> [Page-level text extractions]:
▽

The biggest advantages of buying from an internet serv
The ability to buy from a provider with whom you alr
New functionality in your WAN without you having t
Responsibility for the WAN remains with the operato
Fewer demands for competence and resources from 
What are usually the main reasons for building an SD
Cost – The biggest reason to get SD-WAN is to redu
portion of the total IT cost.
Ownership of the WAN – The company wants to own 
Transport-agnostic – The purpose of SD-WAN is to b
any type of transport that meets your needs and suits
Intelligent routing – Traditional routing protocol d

△

> [Work required]: The lines from the one with "Transport-agnostic – The" through the final line of the data are to be reproduced exactly, both included, with no other lines.

> [Exercise result]:
Transport-agnostic – The purpose of SD-WAN is to b
any type of transport that meets your needs and suits
Intelligent routing – Traditional routing protocol d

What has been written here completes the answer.